I was feeling so bad for myself. It’s a sad reality that there are times we just have to let go, and move on. This goes for romantic partnerships, work situations, living conditions, and professional relationships. It’s that tough situation of balance between perseverance and self-preservation. Realize what’s important and what makes you happy. It gets difficult when you have to recognize when it’s just time to say goodbye. I’m a good person. With a pure heart. And sweet spirit. I deserve better. In every aspect. And you do as well!

“Yesterday is not ours to recover, but tomorrow is ours to win or lose.

This Is Me…Then

As I’ve gotten older I’ve really gotten more intune with myself. To remind you I’m only 24 years old and I’m still figuring myself out (in my opinion is okay being I have alot of more growth to develop). I sometimes find myself comparing my path to others and not realizing that everyone’s timing is different and we all put in different amounts of work everyday to get where we’d like to be. I wasn’t being realistic. I was expecting life to expectedly just happen for me the way I’d liked it to and figure itself out.

We determine how we perform in everyday life. You are what you think. We become what we listen to and read. When you think negative thoughts into your spirit it becomes your reality. I wasn’t setting a positive image for myself nor thinking in a positive way.

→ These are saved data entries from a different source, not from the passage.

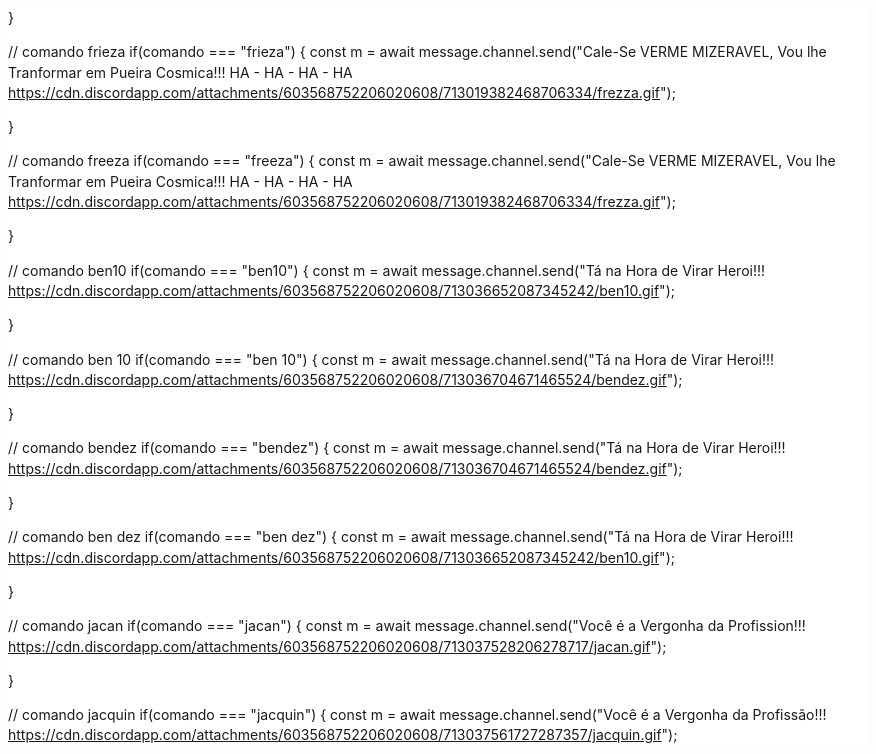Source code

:   }

 // comando frieza
 if(comando === "frieza") {
  const m = await message.channel.send("Cale-Se VERME MIZERAVEL, Vou lhe Tranformar em Pueira Cosmica!!! HA - HA - HA - HA https://cdn.discordapp.com/attachments/603568752206020608/713019382468706334/frezza.gif");

}

// comando freeza
if(comando === "freeza") {
  const m = await message.channel.send("Cale-Se VERME MIZERAVEL, Vou lhe Tranformar em Pueira Cosmica!!! HA - HA - HA - HA https://cdn.discordapp.com/attachments/603568752206020608/713019382468706334/frezza.gif");

}

// comando ben10
if(comando === "ben10") {
  const m = await message.channel.send("Tá na Hora de Virar Heroi!!! https://cdn.discordapp.com/attachments/603568752206020608/713036652087345242/ben10.gif");

}

// comando ben 10
if(comando === "ben 10") {
  const m = await message.channel.send("Tá na Hora de Virar Heroi!!! https://cdn.discordapp.com/attachments/603568752206020608/713036704671465524/bendez.gif");

}

// comando bendez
if(comando === "bendez") {
  const m = await message.channel.send("Tá na Hora de Virar Heroi!!! https://cdn.discordapp.com/attachments/603568752206020608/713036704671465524/bendez.gif");

}

// comando ben dez
if(comando === "ben dez") {
  const m = await message.channel.send("Tá na Hora de Virar Heroi!!! https://cdn.discordapp.com/attachments/603568752206020608/713036652087345242/ben10.gif");

}

// comando jacan
if(comando === "jacan") {
  const m = await message.channel.send("Você é a Vergonha da Profission!!! https://cdn.discordapp.com/attachments/603568752206020608/713037528206278717/jacan.gif");

}

// comando jacquin
if(comando === "jacquin") {
  const m = await message.channel.send("Você é a Vergonha da Profissão!!! https://cdn.discordapp.com/attachments/603568752206020608/713037561727287357/jacquin.gif");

I’m sharing this because I have cemented stories about myself that I came to grips about that were not true. And I was just so sick and tired and upset that I was believing the negative and not the person I actually was INSIDE. One thing is for sure It has not been the easiest of my time. It was actually a hard phase/process in my life that took me awhile to overcome and I’m still figuring myself out but I’ve become better and more at ease when dealing with it. Figure out what you want, and why you want it in the first place.

                 HERE’S THE THINGS I FIGURED OUT ABOUT MYSELF:

I am beautiful. For what I can remember I’ve literally always thought I wasn’t nice looking enough. I used to go to family gatherings and parties from time to time and see other women I caught comparing myself to, or seeing other women on Instagram and other social media platforms with the banging bodies and blooming/bright skin. I wanted to be her. Their were many days I cried and wished to be someone else.

I was judging myself so harshly and couldn’t believe I was forcing a lie to be the truth. I just had to be aware of my flaws and accept them as everyone has them.

I am confident.  As opposed to this I’ve always masked my insecurities. I was portraying the image of being diffident. Timid and shy. I was for sure lacking conviction. I allowed that label to dictate my social and personal life. I have so much more confidence to build within myself, and some days I still find myself questioning my thoughts and self judgment because I didn’t really know what self-confidence was and how i could find it in me until I realized I was building this foundation of comparing my past experiences and just… life mishaps instead of basing it on the here and now. And, guess what? Eventually I began to take risks, speak positive words to myself and believe that it is OK to fail. Failure is not fatal. Pick your head up and reclaim that confident mind frame and just know that what we temporarily feel is normal because we’re all humans and it’s OK.

I am interesting. I painted this image of myself that if I wasn’t out at the bars, or club hopping I wasn’t being interesting. Everyone portrays fun in different ways. I have fun in the kitchen. I have fun binge watching my favorite Netflix series. I have fun laying in bed reading a good book or listening to some soothing music. (I love Sade) and to me fun can be implemented in so many ways. Let no one tell you otherwise. Be you. Do the things that allow you to be the happiest you.

When I look back and think about how silly I was to pick this new person from the real me and turn her into reality you wouldv’e thought I had lost myself completely.. But i’ve gripped the truth about myself and told myself I will try to never force myself to think negatively about who I am and if I do i’ll quickly suppress the thought. And if you find yourself doing the same remember how far you’ve come with facing the truth.